- **Cosa fare**
**a.** Trascrivi fedelmente il brano sul passaporto negli uffici postali, da "L’iniziativa rientra nel" fino a "Venezia e Cagliari." incluso.
**b.** Prosegui il brano sul passaporto negli uffici postali, cominciando subito dopo la sua ultima frase.

- **Estratto scelto**
----
L’iniziativa rientra nel progetto Polis, l’iniziativa di Poste Italiane che mira a modernizzare e digitalizzare gli uffici postali nei comuni con meno di 15mila abitanti ed è stata sviluppata grazie all’accordo tra Poste Italiane, il ministero dell’Interno e ministero delle Imprese e del Made in Italy.
In Liguria è possibile chiedere il rilascio e il rinnovo del passaporto anche in 60 uffici postali della provincia di Imperia, 30 della provincia della Spezia e 65 della provincia di Savona per un totale di 215 sedi disponibili. Complessivamente sono circa 7.500 gli uffici postali in Italia in cui si può ottenere il passaporto: 6.932 uffici postali Polis e 431 uffici postali di grandi città come Milano, Roma, Monza e Brianza, Napoli, Firenze, Bologna, Verona, Venezia e Cagliari.
----
- **Materiale di partenza**
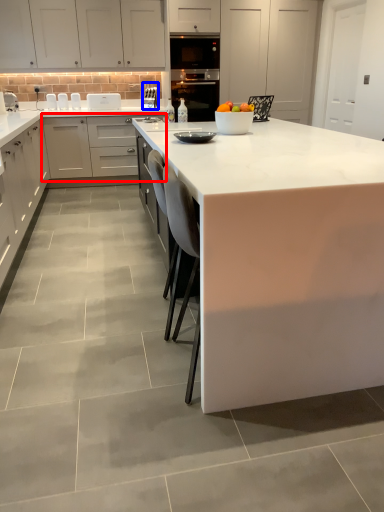
Question: Which of the following is the closest to the observer, cabinetry (highlighted by a red box) or appliance (highlighted by a blue box)?

Choices:
 (A) cabinetry
 (B) appliance

Answer: (A)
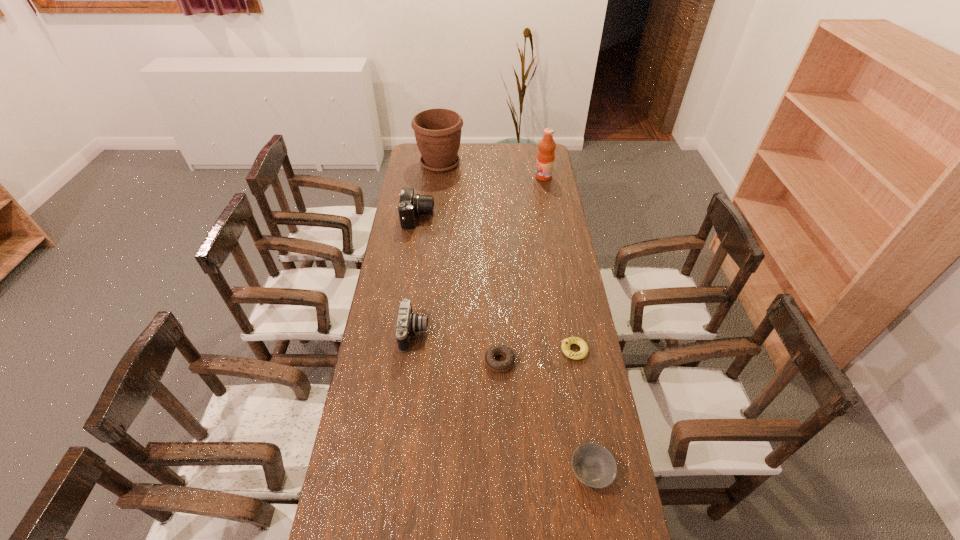
I want to click on object present at the far edge, so pyautogui.click(x=437, y=131).

Find the location of a particular element. The height and width of the screenshot is (540, 960). flowerpot that is at the left edge is located at coordinates (437, 131).

Where is `fruit juice at the right edge`? The width and height of the screenshot is (960, 540). fruit juice at the right edge is located at coordinates (545, 158).

The width and height of the screenshot is (960, 540). What are the coordinates of `duckling that is at the right edge` in the screenshot? It's located at (566, 343).

You are a GUI agent. You are given a task and a screenshot of the screen. Output one action in this format:
    pyautogui.click(x=<x>, y=<y>)
    Task: Click on the bowl located at the right edge
    The width and height of the screenshot is (960, 540).
    Given the screenshot: What is the action you would take?
    pyautogui.click(x=594, y=465)

The image size is (960, 540). I want to click on object present at the far left corner, so click(x=437, y=131).

Identify the location of vacant space at the far edge. (516, 153).

The height and width of the screenshot is (540, 960). Find the location of `free space at the left edge of the desktop`. free space at the left edge of the desktop is located at coordinates (390, 270).

Identify the location of vacant space at the right edge of the desktop. (560, 204).

Locate an element on the screen. vacant space at the far left corner is located at coordinates (416, 148).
----
- **Soluzioni**
**a.**
L’iniziativa rientra nel progetto Polis, l’iniziativa di Poste Italiane che mira a modernizzare e digitalizzare gli uffici postali nei comuni con meno di 15mila abitanti ed è stata sviluppata grazie all’accordo tra Poste Italiane, il ministero dell’Interno e ministero delle Imprese e del Made in Italy.
In Liguria è possibile chiedere il rilascio e il rinnovo del passaporto anche in 60 uffici postali della provincia di Imperia, 30 della provincia della Spezia e 65 della provincia di Savona per un totale di 215 sedi disponibili. Complessivamente sono circa 7.500 gli uffici postali in Italia in cui si può ottenere il passaporto: 6.932 uffici postali Polis e 431 uffici postali di grandi città come Milano, Roma, Monza e Brianza, Napoli, Firenze, Bologna, Verona, Venezia e Cagliari.

**b.**
Per ottenere il rilascio o il rinnovo del passaporto basterà consegnare all’ufficio postale un documento di identità valido, il codice fiscale, una fotografia, un contrassegno telematico da 73,50 euro e la ricevuta del pagamento di 42,70 euro. In caso di rinnovo bisognerà consegnare anche il vecchio passaporto o la copia della denuncia di smarrimento o furto del vecchio documento. Grazie alla piattaforma tecnologica in dotazione agli uffici postali abilitati, sarà l’operatore a raccogliere le informazioni e i dati biometrici del cittadino (impronte digitali e foto) inviando poi la documentazione all’ufficio di Polizia di riferimento. Il nuovo passaporto potrà essere consegnato da Poste Italiane direttamente a domicilio. Quest’ultima è l’opzione preferita dai cittadini dei piccoli centri, che ne hanno fatto richiesta nell’ 80% dei casi.